━━━━━ EXTRAIT DU DOCUMENT
Un couple de particuliers avait vendu sa maison d’habitation. Dans l’acte de vente, il était stipulé que le bien était raccordé à un système d’assainissement individuel en bon état de fonctionnement et que les acquéreurs prenaient acte de cette situation, voulant en faire leur « affaire personnelle », sans aucun recours contre quiconque. Après s’être installé dans les lieux, le couple d’acquéreurs avait constaté des dysfonctionnements du réseau d’assainissement. À l’appui d’une expertise, ils avaient assigné en indemnisation l’entrepreneur ayant réalisé l’assainissement sur le fondement de la garantie décennale dont est tenu tout constructeur d’un ouvrage, lequel est responsable de plein droit, notamment envers l’acquéreur de cet ouvrage, des dommages (…) qui compromettent la solidité de l’ouvrage ou qui, l’affectant dans l’un de ses éléments constitutifs ou d’équipement, le rendant impropre à sa destination (C. civ., art. 1792), étant précisé que l’entrepreneur est réputé constructeur de l’ouvrage (C. civ., art. 1792-1, al. 1er).
La cour d’appel déclara leur demande irrecevable au motif qu’aux termes de la clause d’exclusion de la garantie décennale, les acquéreurs avaient entendu exclure tout recours contre quiconque concernant le raccordement au réseau d’assainissement.
Devant la Cour de cassation, les acheteurs rappelaient qu’en vertu du principe de relativité contractuelle, leur contrat de vente n’avait d’effet qu’entre ses parties, en sorte que leur renonciation à exercer un recours contre leurs vendeurs n’impliquait que celle-ci fût étendue à un tiers à l’acte de vente, en l’occurrence l’entrepreneur.
La Cour de cassation devait ainsi répondre à la question de savoir si des acheteurs victimes de désordres immobiliers peuvent engager la responsabilité décennale de l’entrepreneur à l’origine de ces désordres en dépit d’une clause de non-recours stipulée dans l’acte conclu avec leurs vendeurs.
A cette question, la Cour de cassation a répondu par l’affirmative, et casse l’arrêt d’appel : la clause litigieuse ayant pour effet d’exclure la garantie décennale des constructeurs est réputée non écrite en application de l’article 1792-5 du Code civil.
━━━━━━━━━━
Recopiez le passage de l'extrait sur la garantie décennale qui commence par « La cour d’appel » et se poursuit jusqu'à « en l’occurrence l’entrepreneur. ».
━━━━━ DONNÉES RECUEILLIES
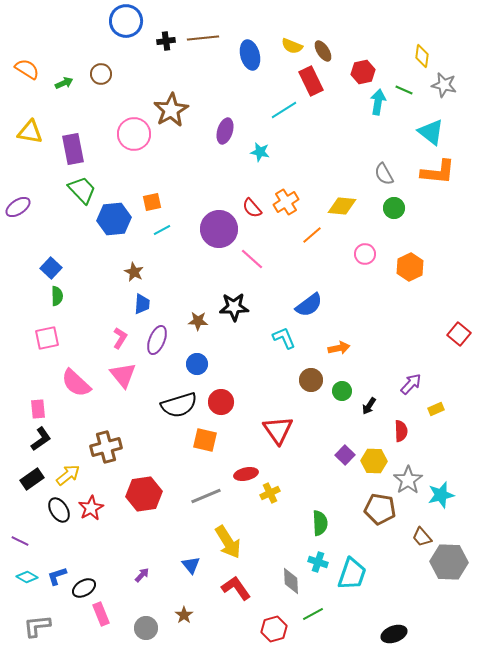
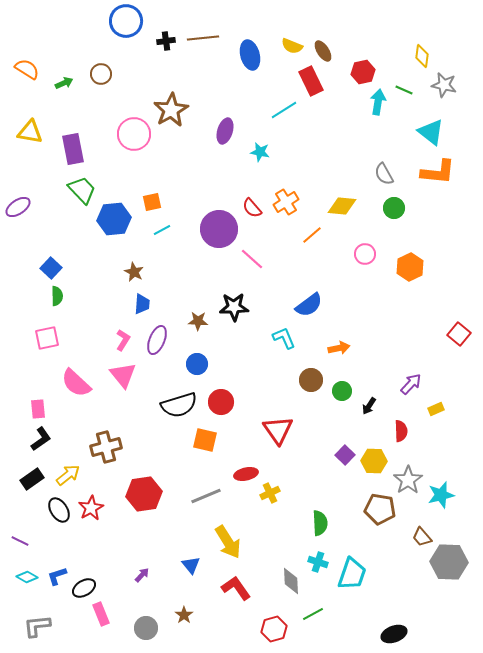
pink L-shape at (120, 338): moved 3 px right, 2 px down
━━━━━━━━━━
▶ _RÉPONSE DE L'EXERCICE_:
La cour d’appel déclara leur demande irrecevable au motif qu’aux termes de la clause d’exclusion de la garantie décennale, les acquéreurs avaient entendu exclure tout recours contre quiconque concernant le raccordement au réseau d’assainissement.
Devant la Cour de cassation, les acheteurs rappelaient qu’en vertu du principe de relativité contractuelle, leur contrat de vente n’avait d’effet qu’entre ses parties, en sorte que leur renonciation à exercer un recours contre leurs vendeurs n’impliquait que celle-ci fût étendue à un tiers à l’acte de vente, en l’occurrence l’entrepreneur.